In the second week, stop studying by chapter only. The actual exam mixes topics, so your practice should mix them too. Use timed sets and force yourself to decide quickly whether the question is asking about coverage trigger, excluded cause, valuation, limit, condition, producer conduct, or state filing rule. Review explanations immediately. The review is where your score improves; simply taking more questions without fixing the reason for misses mostly measures the same weakness again.
Common P&C Exam Traps
One trap is choosing the coverage that sounds familiar instead of the coverage that fits the loss. A flood loss, an employee injury, a professional advice claim, a business income interruption, and a personal auto collision may all involve money damages, but they do not belong in the same policy part. Another trap is ignoring who owns the property or who is legally liable. Property insurance usually protects the insured's financial interest in property; liability insurance responds to claims made by others against the insured.

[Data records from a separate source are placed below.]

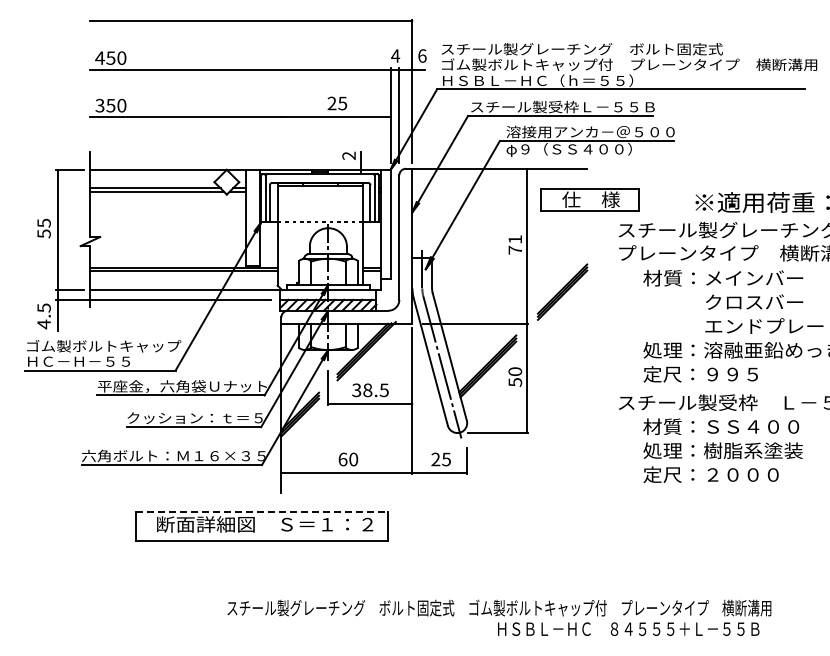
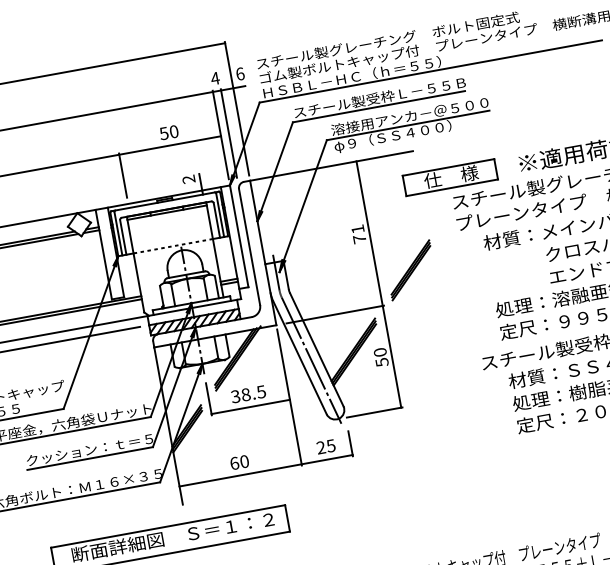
text: (337, 103) -> (169, 132), 25 -> 50
line: (281, 139) -> (123, 175), added
part: (589, 199) -> (449, 176), moved
line: (261, 512) -> (167, 526), dashed -> solid

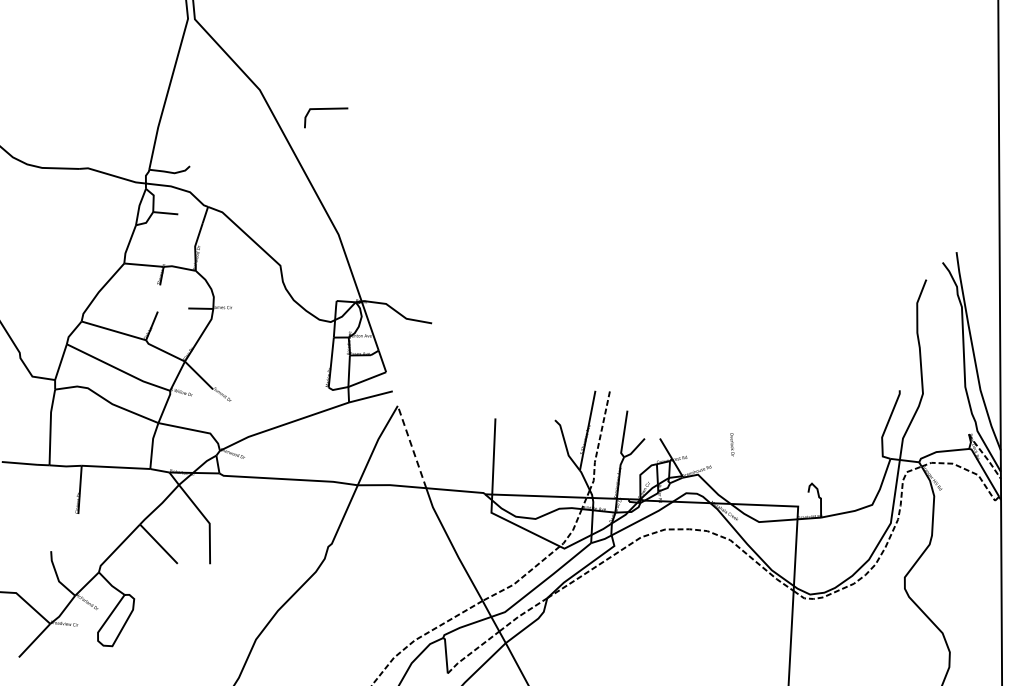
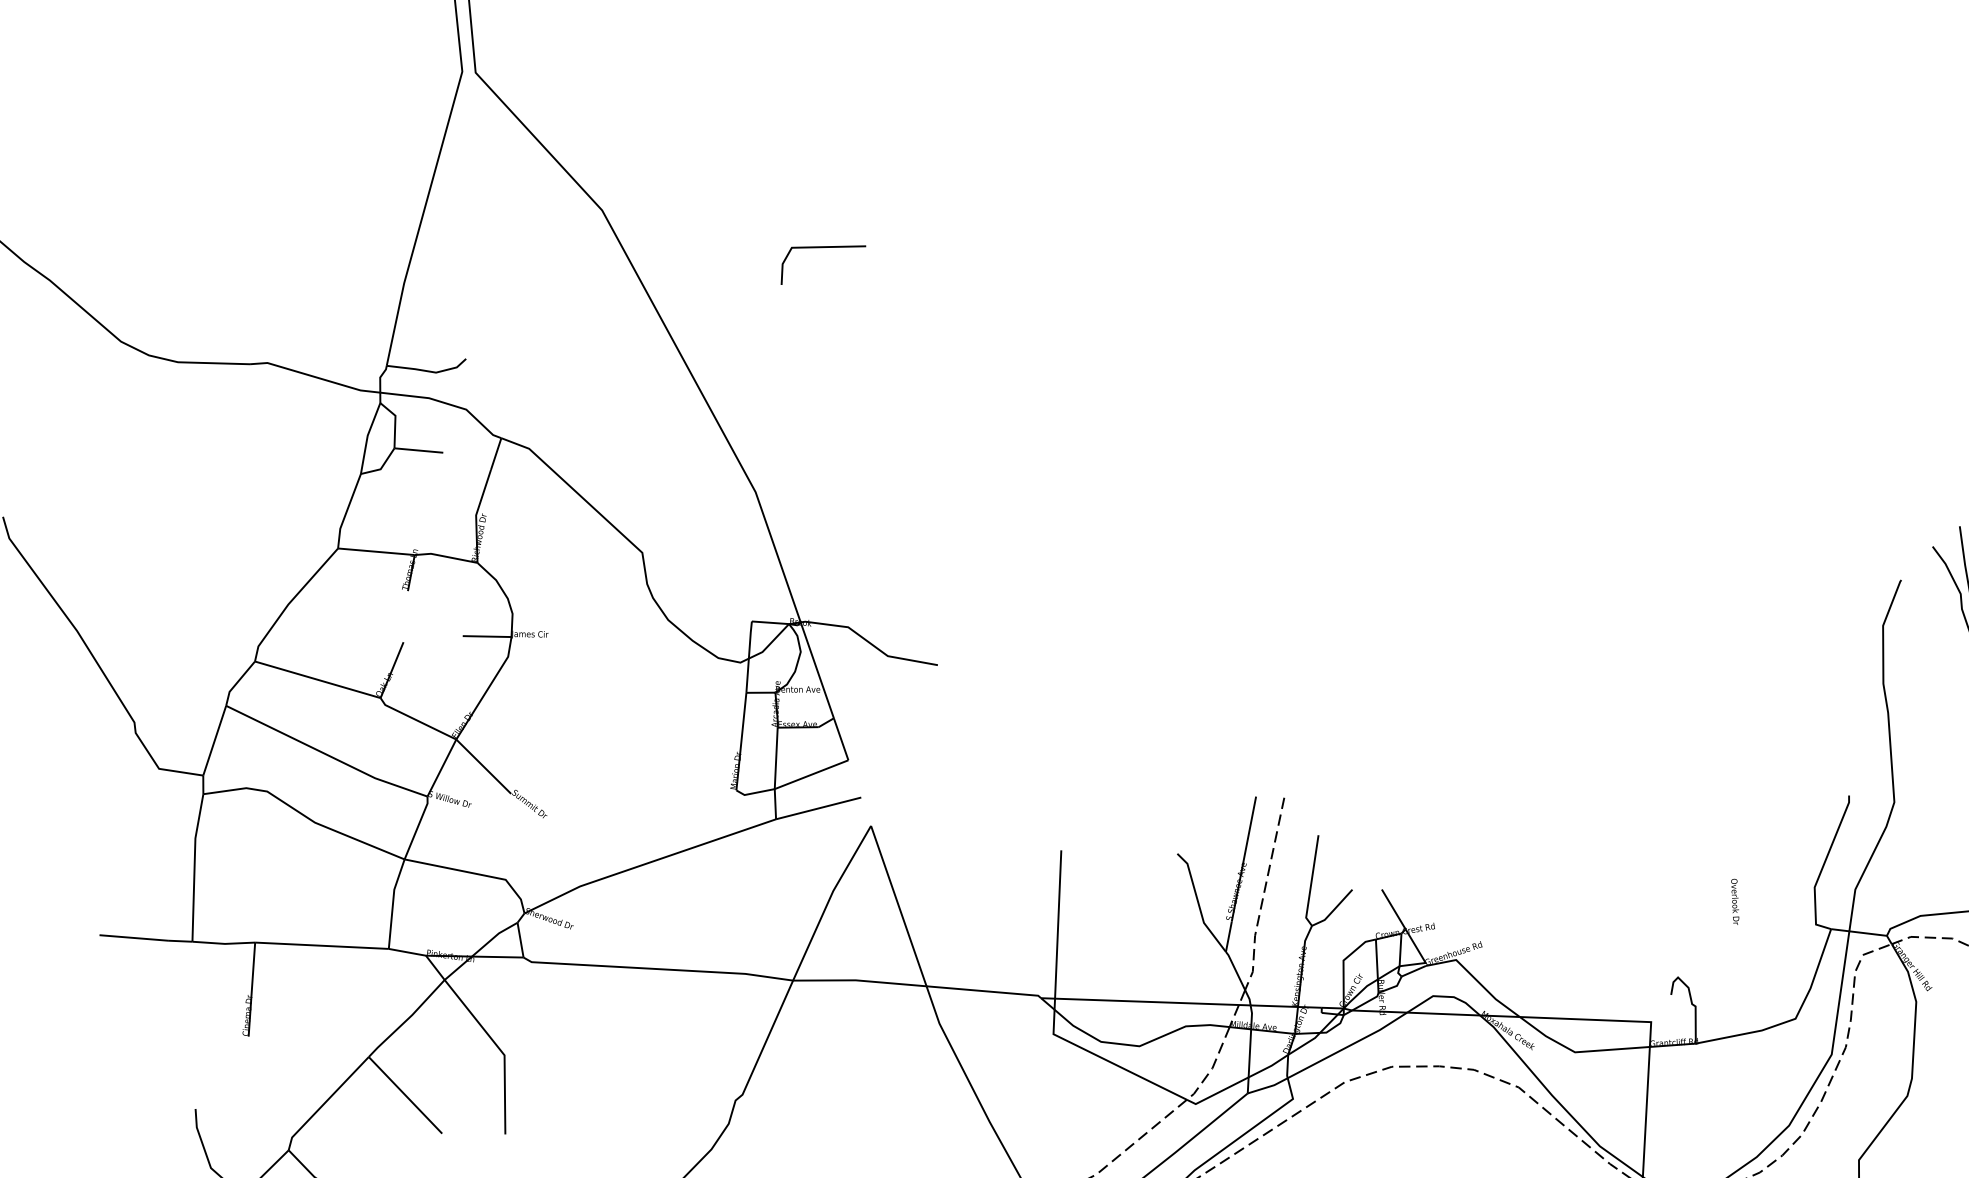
line: (326, 109) -> (823, 248), moved
text: (732, 444) -> (1735, 901), moved
line: (412, 447) -> (899, 906), dashed -> solid

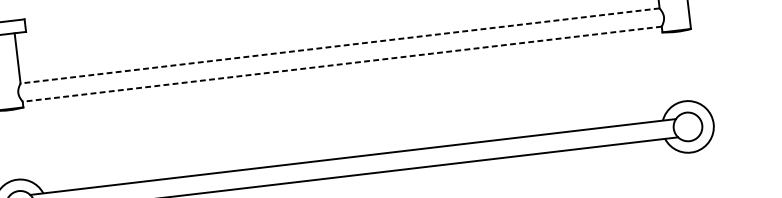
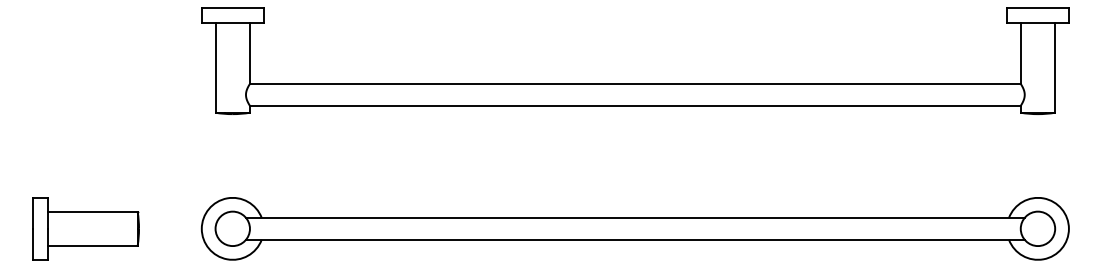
line: (339, 45) -> (634, 83), dashed -> solid
line: (341, 63) -> (634, 105), dashed -> solid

Cancellation and nonrenewal questions also deserve attention. The exam may test required notice, permitted reasons, timing, or who has authority to act. If the question is state-specific, do not rely on a generic national rule. Unfair trade practice questions work the same way: rebating, twisting, misrepresentation, false advertising, unfair claims handling, and fiduciary misuse of premiums are tested because they show whether a producer can operate lawfully after the exam.
Exam-Day Workflow
Confirm your appointment, identification, remote-proctoring rules, allowed materials, and reschedule deadline before test day. At check-in, your legal name should match the exam registration. During the test, take the easy points first. If a scenario is long, identify the policy, the insured, the covered property or claimant, the cause of loss, and the question's command word. If two answers are legally true, choose the one that answers the exact fact pattern.
If you miss the passing score, use the report as a map. Rebuild the two weakest content areas, then retest with mixed questions. Candidates often improve fastest by mastering policy architecture: declarations, insuring agreement, conditions, exclusions, definitions, and endorsements. Once you can locate where a rule lives inside the policy, unfamiliar questions become easier to reason through.